У Сергея Курышева три минуты может длиться одно предложение, но ты все равно ждешь каждый новый звук. Звукоизвлечение, процесс речи совпадают с процессом мысли. Слова не льются, слова выплавляются и тут же шипят, отливаясь в единственно правильную форму. Самоперебивки, тянущиеся звуки, мучительность словорождения. Роды слова. Беглость, капризность, парадоксальность, утекаемость мысли — и отдельно существующая пластика. Можно наблюдать за жизнью глаз. Можно смотреть, как живет седая борода. А можно смотреть за жизнью руки. То сойдется ластой в судороге, то искривится, как у паралитика, то обвиснет, как на «Пьете» Буонаротти. То красные руки пролетария, то изможденные кисти пианиста. Части тела живут отдельно друг от друга беспокойной самостоятельной жизнью. И все вместе есть цельный актерский организм, что реагирует на внешние раздражители, словно бы тысячи игл врезываются в это талантливое пластичное тело. Резонаторы везде, в каждой точке. Телесный, плотский артист. Магически приковывающий взгляд к своей внешней оболочке. С речью, которая рождается, чтобы точно так же уплотниться, материализироваться. Когда в финале, под знаком луны, за занавесочкой, он переоденется в серый костюмчик, Курышев — доктор Стокман окажется долговязым трагическим Пьеро, словно бы нарисованным Эль Греко, говорящим со сцены своего одинокого театрика никому и всем о том, что по-настоящему счастлив тот, кто абсолютно одинок. И на визгливом, вздорном слове «абсолютно» выбрасывает вверх правую руку как трибун, а левая обвисает как мертвая, символизируя одновременно надежду и отчаяние, — и в этот момент, на самой кромочке финала «Врага народа» Сергей Курышев играет на территории магической игры ушедшего Виктора Гвоздицкого, самого великого русского артиста рубежа наших веков. Здесь эти природы сливаются. И тот тоже был плотский и шаманический, точно так же вываривал слова и точно так же просиял телом на сцене. Два инопланетных существа: совершенно непонятно, как так можно играть, из чего складывается эта театральная алхимия.

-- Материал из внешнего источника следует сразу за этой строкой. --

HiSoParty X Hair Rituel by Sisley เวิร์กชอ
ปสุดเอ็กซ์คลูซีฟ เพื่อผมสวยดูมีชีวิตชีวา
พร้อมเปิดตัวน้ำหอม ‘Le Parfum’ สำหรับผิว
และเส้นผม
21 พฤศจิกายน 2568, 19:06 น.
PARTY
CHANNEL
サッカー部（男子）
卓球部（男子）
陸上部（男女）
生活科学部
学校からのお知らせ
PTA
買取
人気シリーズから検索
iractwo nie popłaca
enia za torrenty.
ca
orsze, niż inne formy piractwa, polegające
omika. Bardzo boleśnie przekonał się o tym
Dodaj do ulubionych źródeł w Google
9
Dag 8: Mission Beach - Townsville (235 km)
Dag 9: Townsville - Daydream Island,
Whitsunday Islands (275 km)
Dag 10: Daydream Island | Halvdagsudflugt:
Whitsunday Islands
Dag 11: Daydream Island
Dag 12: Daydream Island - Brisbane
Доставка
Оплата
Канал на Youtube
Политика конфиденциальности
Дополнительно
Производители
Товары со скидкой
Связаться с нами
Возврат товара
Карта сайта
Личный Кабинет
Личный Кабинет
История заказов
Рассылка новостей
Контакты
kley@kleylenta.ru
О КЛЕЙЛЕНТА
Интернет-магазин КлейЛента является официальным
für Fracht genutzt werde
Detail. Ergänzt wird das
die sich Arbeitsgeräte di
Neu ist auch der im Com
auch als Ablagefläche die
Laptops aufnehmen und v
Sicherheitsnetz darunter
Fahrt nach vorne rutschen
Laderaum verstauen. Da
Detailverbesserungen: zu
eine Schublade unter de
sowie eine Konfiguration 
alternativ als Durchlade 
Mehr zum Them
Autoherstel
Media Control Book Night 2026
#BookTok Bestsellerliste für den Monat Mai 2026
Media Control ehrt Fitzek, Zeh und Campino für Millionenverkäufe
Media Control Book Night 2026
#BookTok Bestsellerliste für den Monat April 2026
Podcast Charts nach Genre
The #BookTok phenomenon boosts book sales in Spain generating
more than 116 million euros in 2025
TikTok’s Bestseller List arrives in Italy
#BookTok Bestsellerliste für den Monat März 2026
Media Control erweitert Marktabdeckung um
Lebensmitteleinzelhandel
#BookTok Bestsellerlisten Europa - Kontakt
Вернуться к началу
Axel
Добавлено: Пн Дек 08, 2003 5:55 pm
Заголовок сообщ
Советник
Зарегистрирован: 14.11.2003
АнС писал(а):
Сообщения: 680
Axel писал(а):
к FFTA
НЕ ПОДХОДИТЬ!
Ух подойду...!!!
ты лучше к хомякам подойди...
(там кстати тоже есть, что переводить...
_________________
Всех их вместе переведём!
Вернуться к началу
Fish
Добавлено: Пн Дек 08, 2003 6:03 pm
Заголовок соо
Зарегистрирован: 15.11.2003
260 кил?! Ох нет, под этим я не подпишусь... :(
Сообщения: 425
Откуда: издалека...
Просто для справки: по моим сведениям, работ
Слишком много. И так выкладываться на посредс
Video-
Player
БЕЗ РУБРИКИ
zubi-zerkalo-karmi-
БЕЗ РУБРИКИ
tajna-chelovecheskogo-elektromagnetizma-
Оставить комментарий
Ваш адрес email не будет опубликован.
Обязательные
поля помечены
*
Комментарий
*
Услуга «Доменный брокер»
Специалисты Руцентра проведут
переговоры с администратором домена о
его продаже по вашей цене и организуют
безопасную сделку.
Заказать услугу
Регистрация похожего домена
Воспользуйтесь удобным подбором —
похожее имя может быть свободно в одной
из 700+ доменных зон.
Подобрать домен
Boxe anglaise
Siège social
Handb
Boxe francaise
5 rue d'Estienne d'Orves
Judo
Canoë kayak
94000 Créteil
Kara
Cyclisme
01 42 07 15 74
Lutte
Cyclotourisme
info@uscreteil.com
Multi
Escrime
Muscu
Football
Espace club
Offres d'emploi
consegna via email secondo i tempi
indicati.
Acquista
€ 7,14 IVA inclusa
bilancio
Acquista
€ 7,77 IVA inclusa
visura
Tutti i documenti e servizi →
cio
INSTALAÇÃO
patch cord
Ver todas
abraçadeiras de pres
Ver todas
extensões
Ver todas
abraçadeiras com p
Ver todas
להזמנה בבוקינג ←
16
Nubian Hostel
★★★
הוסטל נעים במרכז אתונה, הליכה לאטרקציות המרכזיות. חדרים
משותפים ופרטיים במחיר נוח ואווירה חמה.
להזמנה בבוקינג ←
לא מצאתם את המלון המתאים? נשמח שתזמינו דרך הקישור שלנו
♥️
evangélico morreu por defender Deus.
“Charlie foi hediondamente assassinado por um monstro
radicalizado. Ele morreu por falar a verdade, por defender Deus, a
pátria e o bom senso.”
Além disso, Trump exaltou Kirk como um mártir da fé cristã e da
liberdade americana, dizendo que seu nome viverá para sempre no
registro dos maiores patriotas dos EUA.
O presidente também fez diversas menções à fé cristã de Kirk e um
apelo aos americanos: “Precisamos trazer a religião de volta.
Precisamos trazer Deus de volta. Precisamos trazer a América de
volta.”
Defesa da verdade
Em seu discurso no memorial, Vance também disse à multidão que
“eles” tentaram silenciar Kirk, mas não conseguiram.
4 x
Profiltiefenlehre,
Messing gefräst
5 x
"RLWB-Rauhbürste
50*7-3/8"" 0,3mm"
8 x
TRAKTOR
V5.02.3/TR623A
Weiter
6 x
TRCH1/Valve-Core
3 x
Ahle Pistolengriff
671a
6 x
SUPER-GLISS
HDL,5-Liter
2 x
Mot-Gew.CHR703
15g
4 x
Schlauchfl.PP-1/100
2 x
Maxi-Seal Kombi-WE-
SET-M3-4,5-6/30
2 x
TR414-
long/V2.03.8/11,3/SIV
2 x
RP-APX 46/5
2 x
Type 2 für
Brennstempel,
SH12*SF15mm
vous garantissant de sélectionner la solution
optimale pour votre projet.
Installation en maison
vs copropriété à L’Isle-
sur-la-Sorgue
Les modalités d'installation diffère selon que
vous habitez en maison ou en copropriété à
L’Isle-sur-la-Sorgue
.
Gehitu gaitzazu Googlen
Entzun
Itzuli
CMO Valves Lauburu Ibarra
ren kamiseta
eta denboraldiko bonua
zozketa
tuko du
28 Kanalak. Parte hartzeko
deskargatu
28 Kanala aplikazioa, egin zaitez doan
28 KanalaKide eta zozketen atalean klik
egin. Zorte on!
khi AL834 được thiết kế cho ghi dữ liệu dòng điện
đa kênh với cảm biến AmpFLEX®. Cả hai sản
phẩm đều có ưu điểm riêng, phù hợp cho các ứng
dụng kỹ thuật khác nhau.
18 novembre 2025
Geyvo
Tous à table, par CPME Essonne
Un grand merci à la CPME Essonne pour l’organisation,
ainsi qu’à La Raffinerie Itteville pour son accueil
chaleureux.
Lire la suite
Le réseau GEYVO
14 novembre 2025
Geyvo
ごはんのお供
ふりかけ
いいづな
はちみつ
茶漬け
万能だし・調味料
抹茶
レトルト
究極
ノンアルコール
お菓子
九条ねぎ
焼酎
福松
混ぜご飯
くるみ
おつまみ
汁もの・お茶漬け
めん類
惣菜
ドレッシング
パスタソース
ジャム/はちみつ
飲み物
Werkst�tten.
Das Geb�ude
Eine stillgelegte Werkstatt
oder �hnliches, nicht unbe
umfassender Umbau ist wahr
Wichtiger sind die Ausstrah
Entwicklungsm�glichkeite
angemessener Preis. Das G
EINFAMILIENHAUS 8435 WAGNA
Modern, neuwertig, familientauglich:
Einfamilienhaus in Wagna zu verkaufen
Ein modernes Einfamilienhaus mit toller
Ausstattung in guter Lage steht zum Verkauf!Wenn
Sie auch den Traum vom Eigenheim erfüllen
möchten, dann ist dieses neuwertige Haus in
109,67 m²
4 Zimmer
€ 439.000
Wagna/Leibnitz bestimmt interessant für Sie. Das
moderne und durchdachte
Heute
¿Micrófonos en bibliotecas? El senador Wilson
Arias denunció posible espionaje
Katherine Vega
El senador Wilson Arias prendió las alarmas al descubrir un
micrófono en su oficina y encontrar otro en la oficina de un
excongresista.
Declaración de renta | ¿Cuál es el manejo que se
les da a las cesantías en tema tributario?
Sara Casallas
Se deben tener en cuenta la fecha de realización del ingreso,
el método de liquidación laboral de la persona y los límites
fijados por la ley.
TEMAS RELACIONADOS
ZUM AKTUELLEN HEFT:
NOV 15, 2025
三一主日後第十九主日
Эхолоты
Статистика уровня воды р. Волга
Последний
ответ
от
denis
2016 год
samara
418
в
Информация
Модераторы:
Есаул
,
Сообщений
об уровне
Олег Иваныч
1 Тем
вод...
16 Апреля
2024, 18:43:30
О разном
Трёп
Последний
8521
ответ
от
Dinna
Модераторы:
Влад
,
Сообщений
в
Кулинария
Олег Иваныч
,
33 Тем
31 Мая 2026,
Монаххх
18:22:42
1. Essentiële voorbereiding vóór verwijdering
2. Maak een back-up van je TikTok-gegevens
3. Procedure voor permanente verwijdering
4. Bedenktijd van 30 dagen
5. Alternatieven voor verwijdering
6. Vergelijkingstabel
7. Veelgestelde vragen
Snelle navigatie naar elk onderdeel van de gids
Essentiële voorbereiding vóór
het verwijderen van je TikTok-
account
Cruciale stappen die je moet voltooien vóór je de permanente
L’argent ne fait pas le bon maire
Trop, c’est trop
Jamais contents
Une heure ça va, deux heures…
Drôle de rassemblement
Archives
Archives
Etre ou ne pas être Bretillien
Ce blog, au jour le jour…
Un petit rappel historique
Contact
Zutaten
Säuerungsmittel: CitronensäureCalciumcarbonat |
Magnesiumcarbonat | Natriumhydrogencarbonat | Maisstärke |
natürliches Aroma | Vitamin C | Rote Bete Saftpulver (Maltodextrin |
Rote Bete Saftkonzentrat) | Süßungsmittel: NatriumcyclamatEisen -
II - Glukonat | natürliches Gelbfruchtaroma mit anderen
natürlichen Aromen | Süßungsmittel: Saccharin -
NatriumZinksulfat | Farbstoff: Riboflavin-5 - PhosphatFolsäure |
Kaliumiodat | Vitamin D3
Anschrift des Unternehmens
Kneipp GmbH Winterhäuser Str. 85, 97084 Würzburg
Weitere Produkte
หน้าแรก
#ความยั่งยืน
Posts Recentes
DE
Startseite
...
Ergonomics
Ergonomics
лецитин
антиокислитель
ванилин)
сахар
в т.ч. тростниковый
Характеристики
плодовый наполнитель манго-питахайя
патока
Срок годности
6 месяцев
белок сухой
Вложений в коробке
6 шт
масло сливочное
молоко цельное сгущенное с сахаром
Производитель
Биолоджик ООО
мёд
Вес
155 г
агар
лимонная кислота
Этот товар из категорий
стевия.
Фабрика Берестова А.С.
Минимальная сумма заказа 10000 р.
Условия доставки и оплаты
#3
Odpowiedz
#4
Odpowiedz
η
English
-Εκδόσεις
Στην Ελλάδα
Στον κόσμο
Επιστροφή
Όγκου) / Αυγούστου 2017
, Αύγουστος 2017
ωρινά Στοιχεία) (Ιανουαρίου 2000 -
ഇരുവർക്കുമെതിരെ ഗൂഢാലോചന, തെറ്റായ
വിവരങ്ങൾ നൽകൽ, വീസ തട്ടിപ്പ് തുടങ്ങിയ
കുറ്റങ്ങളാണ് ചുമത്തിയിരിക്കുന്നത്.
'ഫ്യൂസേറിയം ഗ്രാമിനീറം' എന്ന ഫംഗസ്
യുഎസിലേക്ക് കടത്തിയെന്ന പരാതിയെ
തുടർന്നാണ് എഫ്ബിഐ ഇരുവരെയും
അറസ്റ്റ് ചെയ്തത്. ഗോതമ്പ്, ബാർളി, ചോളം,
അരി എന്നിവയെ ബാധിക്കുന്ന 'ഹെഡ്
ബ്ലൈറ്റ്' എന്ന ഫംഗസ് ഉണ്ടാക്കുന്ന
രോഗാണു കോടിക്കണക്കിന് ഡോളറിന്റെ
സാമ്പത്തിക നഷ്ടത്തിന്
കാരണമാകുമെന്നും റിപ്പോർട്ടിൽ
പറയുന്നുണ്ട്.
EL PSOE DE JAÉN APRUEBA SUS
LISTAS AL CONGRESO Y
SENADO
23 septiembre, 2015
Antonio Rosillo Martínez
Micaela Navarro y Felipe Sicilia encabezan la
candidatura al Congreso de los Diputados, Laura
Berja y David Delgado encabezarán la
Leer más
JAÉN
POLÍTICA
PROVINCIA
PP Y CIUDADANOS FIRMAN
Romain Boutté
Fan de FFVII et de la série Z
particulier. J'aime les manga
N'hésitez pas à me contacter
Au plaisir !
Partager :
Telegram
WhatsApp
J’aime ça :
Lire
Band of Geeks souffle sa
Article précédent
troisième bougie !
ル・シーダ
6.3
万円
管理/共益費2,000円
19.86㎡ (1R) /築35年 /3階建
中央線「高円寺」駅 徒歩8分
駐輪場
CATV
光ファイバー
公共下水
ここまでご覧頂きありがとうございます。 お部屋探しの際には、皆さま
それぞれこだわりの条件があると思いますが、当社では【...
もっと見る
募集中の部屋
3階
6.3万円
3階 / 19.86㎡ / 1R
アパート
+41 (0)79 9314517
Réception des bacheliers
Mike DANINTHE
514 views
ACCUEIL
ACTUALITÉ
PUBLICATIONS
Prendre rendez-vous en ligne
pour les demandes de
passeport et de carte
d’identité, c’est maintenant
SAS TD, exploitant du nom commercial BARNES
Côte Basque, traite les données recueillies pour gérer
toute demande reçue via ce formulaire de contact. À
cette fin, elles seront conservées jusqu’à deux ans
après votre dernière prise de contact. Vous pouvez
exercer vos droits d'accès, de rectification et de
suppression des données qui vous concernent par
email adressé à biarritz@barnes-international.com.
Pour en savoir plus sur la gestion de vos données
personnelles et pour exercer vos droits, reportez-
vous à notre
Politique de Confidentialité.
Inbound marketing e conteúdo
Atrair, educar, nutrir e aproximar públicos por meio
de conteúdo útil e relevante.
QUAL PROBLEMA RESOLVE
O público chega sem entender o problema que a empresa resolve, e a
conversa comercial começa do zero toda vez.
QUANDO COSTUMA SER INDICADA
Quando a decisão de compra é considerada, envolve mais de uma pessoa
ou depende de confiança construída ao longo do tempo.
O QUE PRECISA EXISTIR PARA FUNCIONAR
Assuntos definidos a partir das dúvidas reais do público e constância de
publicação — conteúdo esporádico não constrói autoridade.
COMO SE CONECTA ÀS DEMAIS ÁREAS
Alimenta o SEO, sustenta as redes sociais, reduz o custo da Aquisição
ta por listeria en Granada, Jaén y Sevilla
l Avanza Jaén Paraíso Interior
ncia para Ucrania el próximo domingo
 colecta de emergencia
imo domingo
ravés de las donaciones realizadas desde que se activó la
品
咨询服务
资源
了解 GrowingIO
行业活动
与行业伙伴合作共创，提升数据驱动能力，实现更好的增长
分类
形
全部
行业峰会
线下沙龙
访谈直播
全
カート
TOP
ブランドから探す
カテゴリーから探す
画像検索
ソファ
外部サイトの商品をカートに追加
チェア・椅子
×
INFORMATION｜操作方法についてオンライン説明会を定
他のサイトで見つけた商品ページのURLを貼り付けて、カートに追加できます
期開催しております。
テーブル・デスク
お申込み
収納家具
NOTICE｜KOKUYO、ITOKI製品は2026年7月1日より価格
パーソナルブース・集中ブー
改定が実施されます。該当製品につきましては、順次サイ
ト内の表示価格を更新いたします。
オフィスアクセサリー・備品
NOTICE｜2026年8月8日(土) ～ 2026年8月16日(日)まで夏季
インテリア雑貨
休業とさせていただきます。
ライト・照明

Зал леденеет от ужаса, когда артисты четко и намеренно тихо режут строками Ибсена по сегодняшнему дню: про кучку чиновников, захвативших город, и про «дела курорта», и про «разве предстоят новые выборы?», и про «итак, война», и про «сплоченное большинство», и про «победу — не синоним правоты», и про «все общественные идеалы — чертовщина и больше ничего». Генрик Ибсен из своего седого XIX века уже все прекрасно знал про лживость и истеричность любых общественных идей, которые никогда не защитят маленького человека, что мешает целесообразности и коммерции. Европейская новая драма уже нам все рассказала о неопровержимых сомнениях в общественном устройстве и о разрушении иллюзий общественного блага.
«Тихий Дон» по роману Михаила Шолохова, реж. Григорий Козлов, театр «Мастерская», Санкт-Петербург
В то время, как политика сегодня занимается переформатированием истории, культура внятно осознает свою несоприродность. Объект внимания культуры — жизнь частного человека в рамке истории и защита этого частного человека, его интересов. Жизнь семьи Мелеховых у Шолохова одновременно явлена и в ближней, и в далекой перспективе. Вопрос в том, за какой конец мотка в веретене потянуть, чтобы начать раскручивать эпос.
И в этом смысле спектакль Козлова не выстраивает никаких связей ни с фильмом Герасимова, ни со спектаклем Товстоногова. Козлов осознает, что традиция прервалась и мифологию необходимо выстраивать заново — не путем напоминаний, а путем утверждения новых связей, реабилитации советской культуры. Нам действительно сегодня крайне важно осознать необходимость эстетической реабилитации советской культуры, ее активный пересмотр.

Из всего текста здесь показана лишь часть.